I have a program that processes video, which fails with CUDA error 30 (“Unknown error”) after several million frames. Although that’s a lot of video, the failure rate is still unacceptable when spread across many machines.
I’ve seen from these forums that error 30 is associated with memory addressing issues, e.g. out-of-bounds access to shared memory, or global memory bound to a texture. So, I’ve turned off all my kernels, leaving just the CUDA mallocs and free’s, memcpys, texture binding, and the code required to create and use streams. I still get the same error, but after more iterations.
I’ve run the whole program (slowly) in the NSight debugger, with memory checking turned on. This didn’t show up any issues, at least on the few thousand iterations I ran. I’ve put guard blocks around all my host and device memory allocations, and they’re not getting corrupted.
Do you have any suggestions for what I might try next?
[Software - Windows 7 x64, CUDA Toolkit 3.2.16, driver 275.33; Hardware - GTX460M, Core i7 Q720].
try cudamemcheck, cuda 4.0 and cuda 4.1. Also does it fail after millions of continued frames, or if you launch program 1000 times with 1000 frames it will fail one time? Maybe it is memory leak in sdk and too many kernell launches etc make a failure.
It seems like you have already spent time to convert the full app into a simplified version that basically constitutes a driver stress test. I have personally successfully run applications with tens of millions of kernel launches on Windows, but these weren’t using as many CUDA features as your app is exercising. It is possible that the more comprehensive set of features exercised by your app exposes a driver problem that previously eluded capture during testing.

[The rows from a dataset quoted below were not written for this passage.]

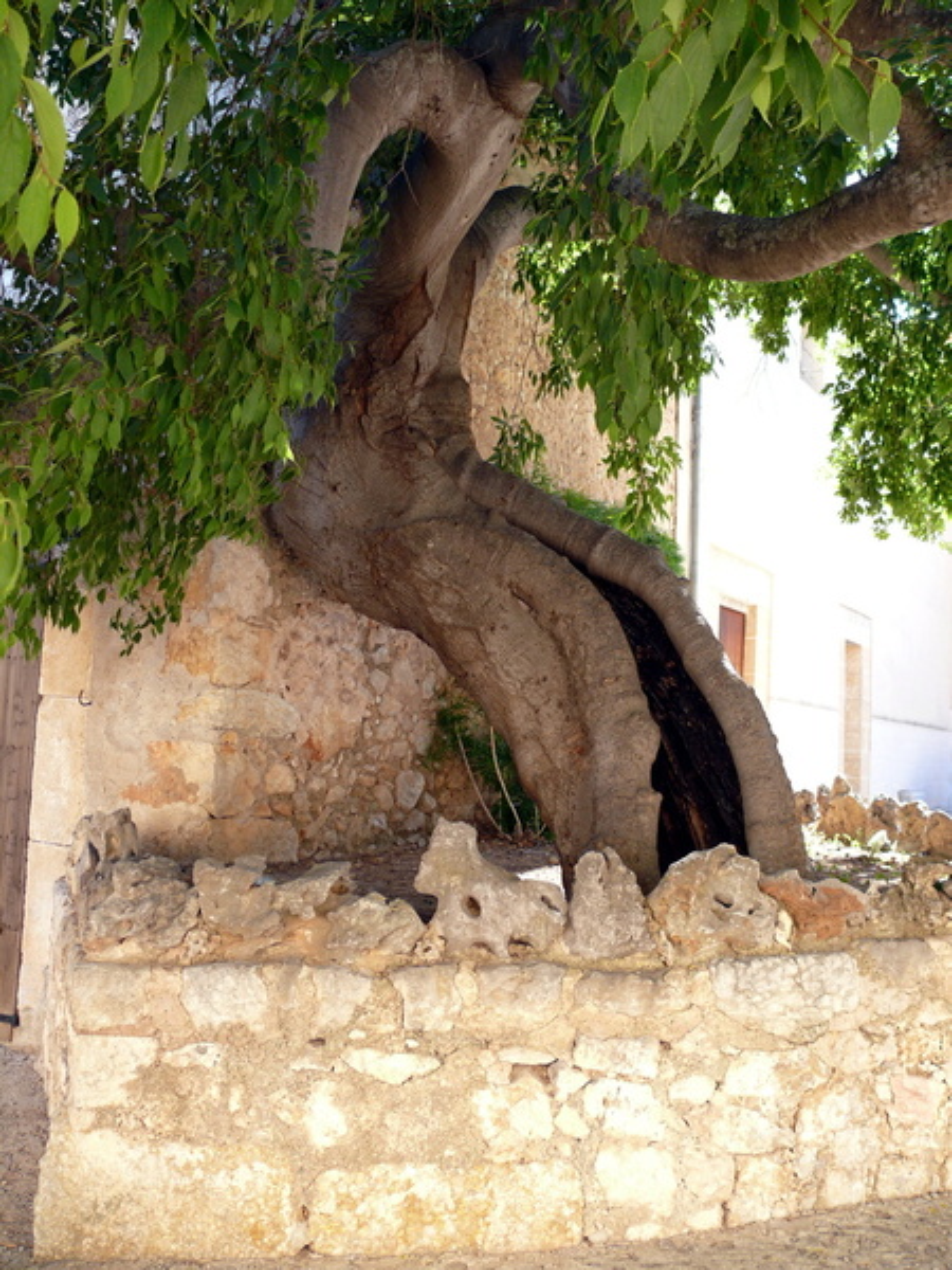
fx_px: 1283
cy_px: 635
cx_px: 476
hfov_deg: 40.7
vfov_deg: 52.6
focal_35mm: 35
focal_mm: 7.4
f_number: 2.8
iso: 100
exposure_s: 1/125
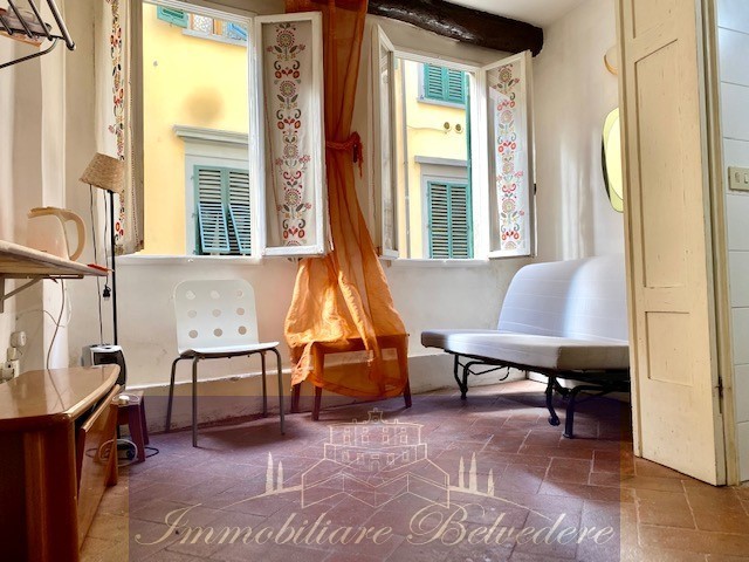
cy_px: 281
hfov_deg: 67.3
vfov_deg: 53.1
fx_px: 563
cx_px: 374
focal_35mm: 26
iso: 80
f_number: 1.8
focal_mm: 4.25
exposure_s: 1/100
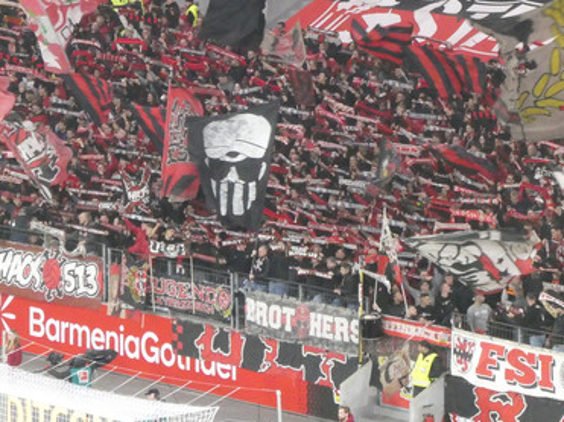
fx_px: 4495
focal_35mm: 276
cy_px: 87
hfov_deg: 7.2
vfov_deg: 5.4
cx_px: 252
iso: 1600
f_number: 5.5
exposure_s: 1/80
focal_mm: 28.7
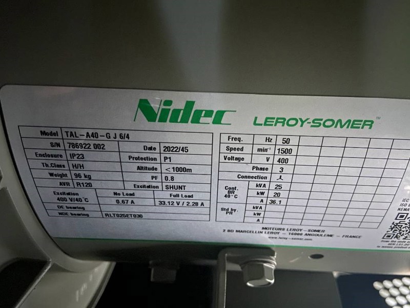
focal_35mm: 26
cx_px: 205
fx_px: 308
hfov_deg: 67.3
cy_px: 154
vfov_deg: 53.1
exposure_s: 1/8
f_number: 1.8
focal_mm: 4.25
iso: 1000
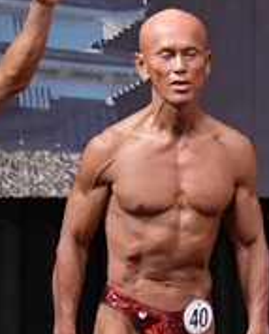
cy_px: 298
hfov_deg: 1.9
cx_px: 262
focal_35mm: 823
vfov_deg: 2.3
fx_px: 8169
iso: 6400
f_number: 5.6
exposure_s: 1/400
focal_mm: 135
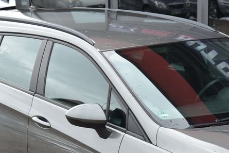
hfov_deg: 13.5
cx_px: 170
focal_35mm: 152
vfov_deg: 9.0
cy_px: 152
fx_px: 967
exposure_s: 1/200
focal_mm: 66
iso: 500
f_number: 7.1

Any issue that existed with CUDA 3.2 and the accompanying driver set may have already been fixed by now. If possible, try upgrading your software stack to either the latest released version (CUDA 4.0), or the latest release candidate (CUDA 4.1 RC1, available to registered developers). If the problem still reproduces with the stripped-down version of the code on either CUDA 4.0 or CUDA 4.1 RC1, I would suggest filing a bug, attaching the stripped down code.
Thanks for bringing that thread to my attention. I’ve only had a quick look at it so far, but there’s one similarity: I see the GPU go into an “error” state that can only be cleared by cycling the power (at least when my test includes running the kernels). This is running on a Fermi GPU.
If I don’t run the kernels, and just do the memcpy’s etc, it takes longer to fail. I haven’t checked yet to see if there is a persistent error state (I’ve got into the habit of cycling the power before every test, to ensure stable initial conditions).
My stress test with kernels also fails on a GTX285M (G92b architecture), but I haven’t seen display corruption or a persistent error state. There is perhaps more than one thing going on here. I can’t rule out the possibility that there’s something wrong with my CPU code, as my test app is still pretty complicated. Perhaps the Fermi driver doesn’t handle bad input quite so well as the older driver.